┏━━
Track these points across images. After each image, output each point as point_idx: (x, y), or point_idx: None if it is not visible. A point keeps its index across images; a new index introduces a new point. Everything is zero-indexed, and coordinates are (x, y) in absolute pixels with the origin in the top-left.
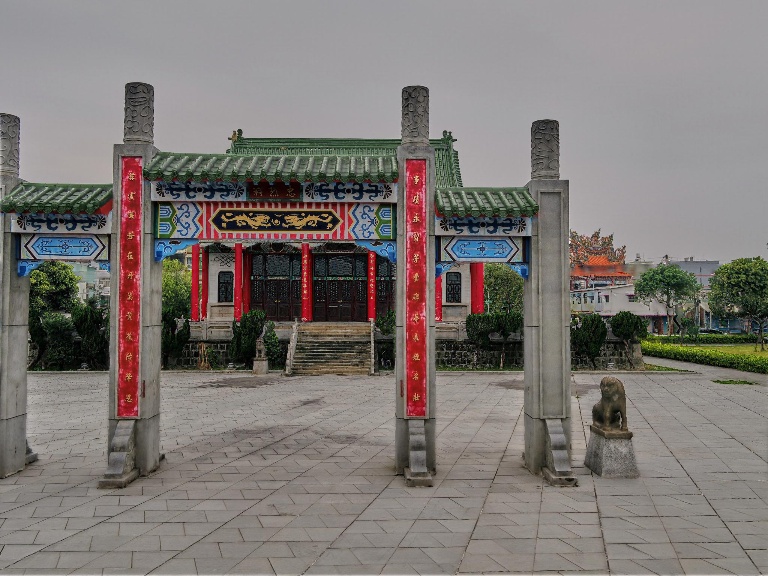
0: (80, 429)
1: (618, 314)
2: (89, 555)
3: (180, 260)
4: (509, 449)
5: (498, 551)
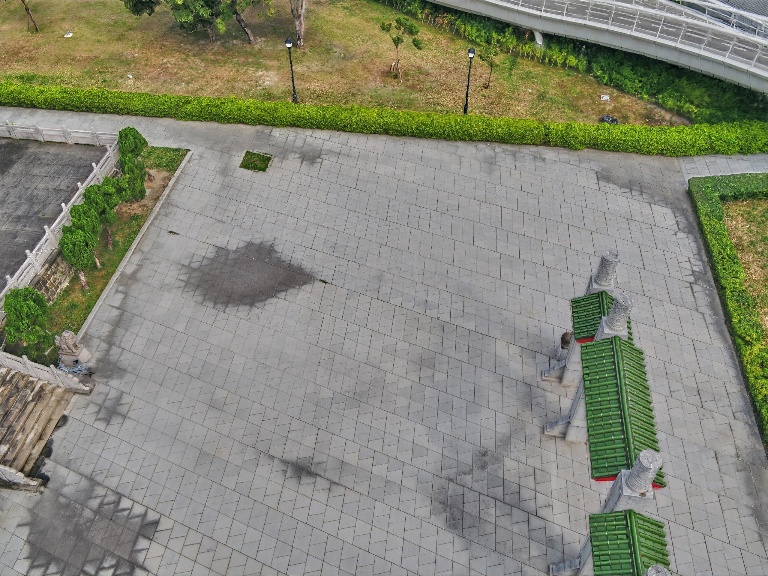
0: None
1: (124, 138)
2: (716, 568)
3: None
4: (522, 381)
5: (685, 430)
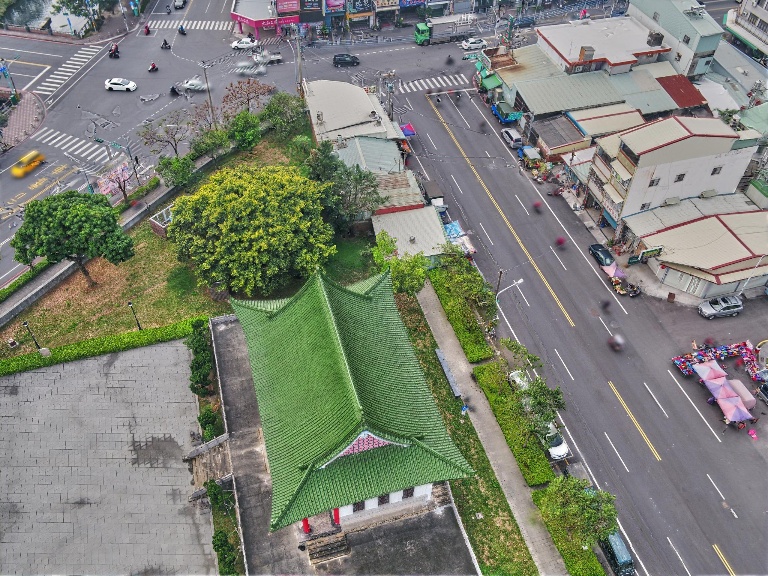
0: (24, 462)
1: None
2: None
3: (612, 160)
4: None
5: None
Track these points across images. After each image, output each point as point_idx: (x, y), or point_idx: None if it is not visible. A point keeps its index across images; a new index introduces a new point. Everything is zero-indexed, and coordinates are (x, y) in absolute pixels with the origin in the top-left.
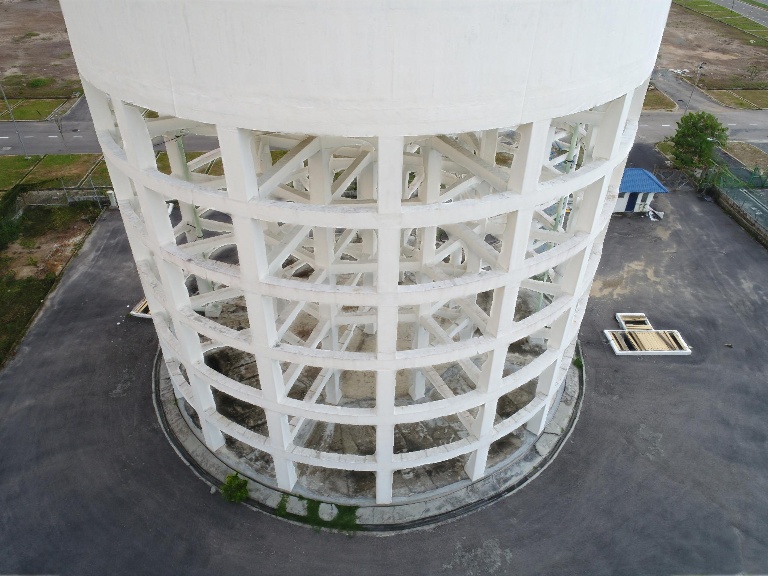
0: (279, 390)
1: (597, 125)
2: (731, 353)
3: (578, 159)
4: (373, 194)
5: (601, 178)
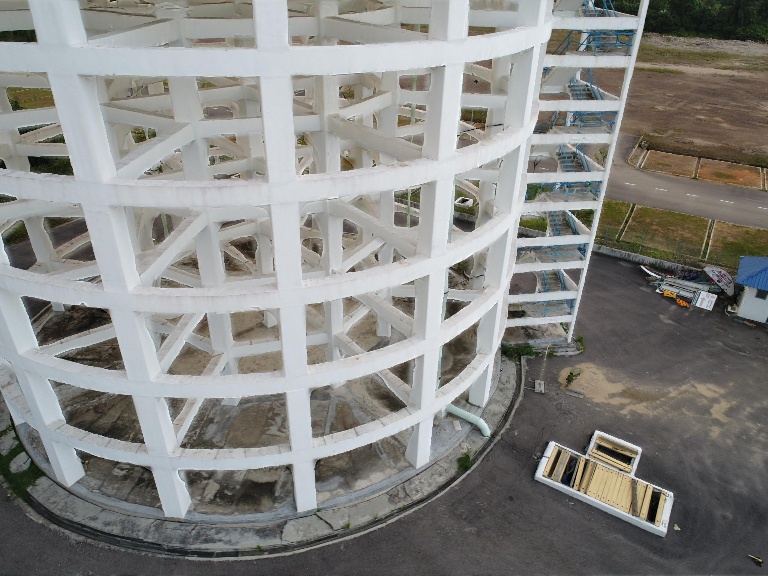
0: None
1: (512, 92)
2: (748, 573)
3: (761, 248)
4: (250, 142)
5: (255, 81)
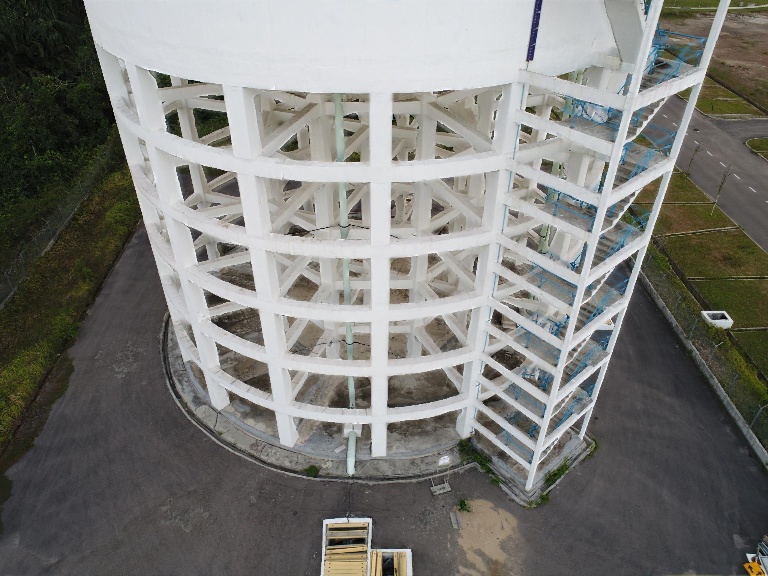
┗━━
* [TASK GOAL] Put all the items above into a JSON list of strings, one string for each line, with blank lines and the pictures left out.

* [WRITTEN SOLUTION]
[
  "Track these points across images. After each image, output each point as point_idx: (x, y), or point_idx: None if it is not visible. A point keeps its index across images; a new index introduces a new point. Everything is zero-indexed, and coordinates are (x, y) in absolute pixels with the origin in the top-left.",
  "0: (80, 429)",
  "1: (618, 314)",
  "2: (89, 555)",
  "3: (180, 260)",
  "4: (509, 449)",
  "5: (498, 551)",
  "0: None",
  "1: (124, 138)",
  "2: (716, 568)",
  "3: None",
  "4: (522, 381)",
  "5: (685, 430)",
  "0: (24, 462)",
  "1: None",
  "2: None",
  "3: (612, 160)",
  "4: None",
  "5: None",
  "Track these points across images. After each image, output each point as point_idx: (x, y), or point_idx: None if it is not visible. A point keeps its index across images; a new index introduces a new point. Everything is zero-indexed, and coordinates are (x, y) in absolute pixels with the origin in the top-left.",
  "0: (279, 390)",
  "1: (597, 125)",
  "2: (731, 353)",
  "3: (578, 159)",
  "4: (373, 194)",
  "5: (601, 178)",
  "0: None",
  "1: (512, 92)",
  "2: (748, 573)",
  "3: (761, 248)",
  "4: (250, 142)",
  "5: (255, 81)"
]